Directions –
Please extract every line of the records that contains the string "values". Treat uppercase and lowercase as different.

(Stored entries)
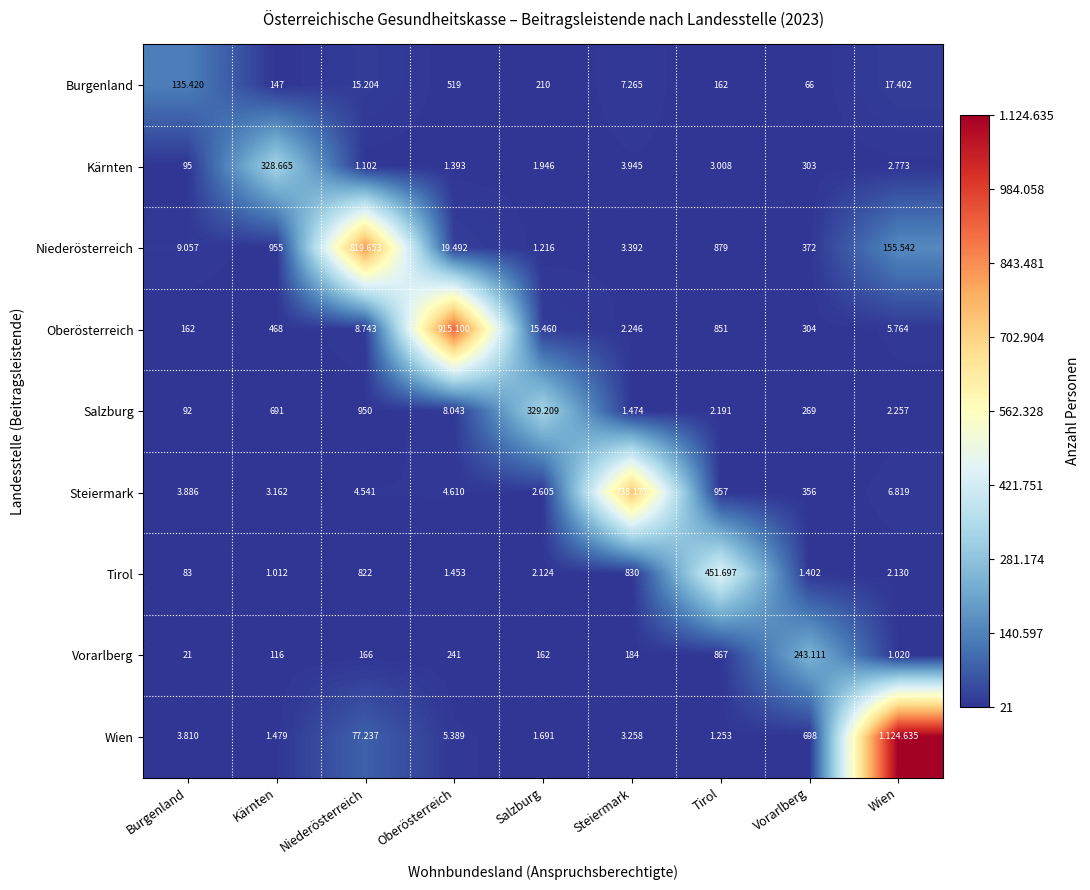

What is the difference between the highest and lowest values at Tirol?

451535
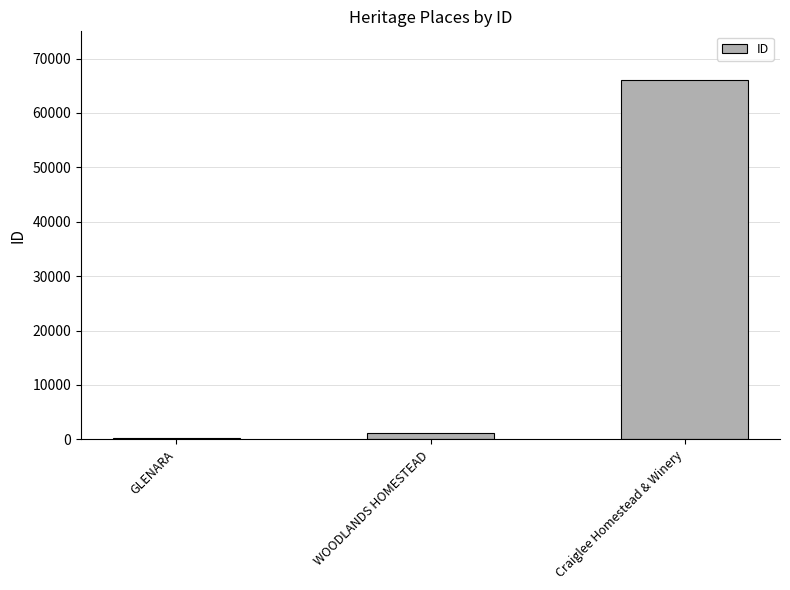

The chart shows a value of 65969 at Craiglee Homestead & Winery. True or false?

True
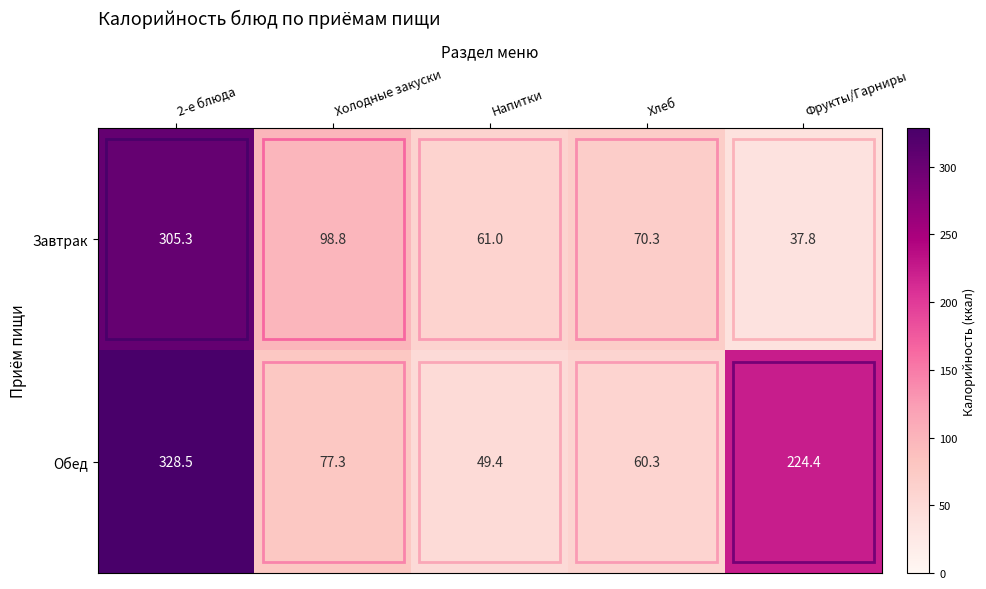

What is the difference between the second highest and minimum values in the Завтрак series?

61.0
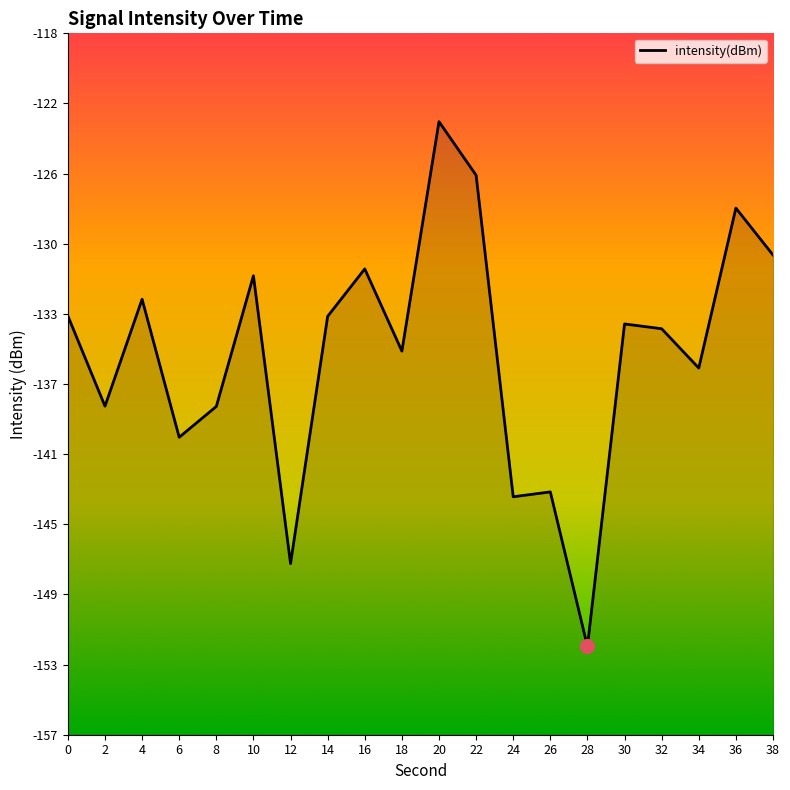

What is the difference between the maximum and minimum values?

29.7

Response –
What is the difference between the highest and lowest values at Tirol?
What is the difference between the second highest and minimum values in the Завтрак series?
What is the difference between the maximum and minimum values?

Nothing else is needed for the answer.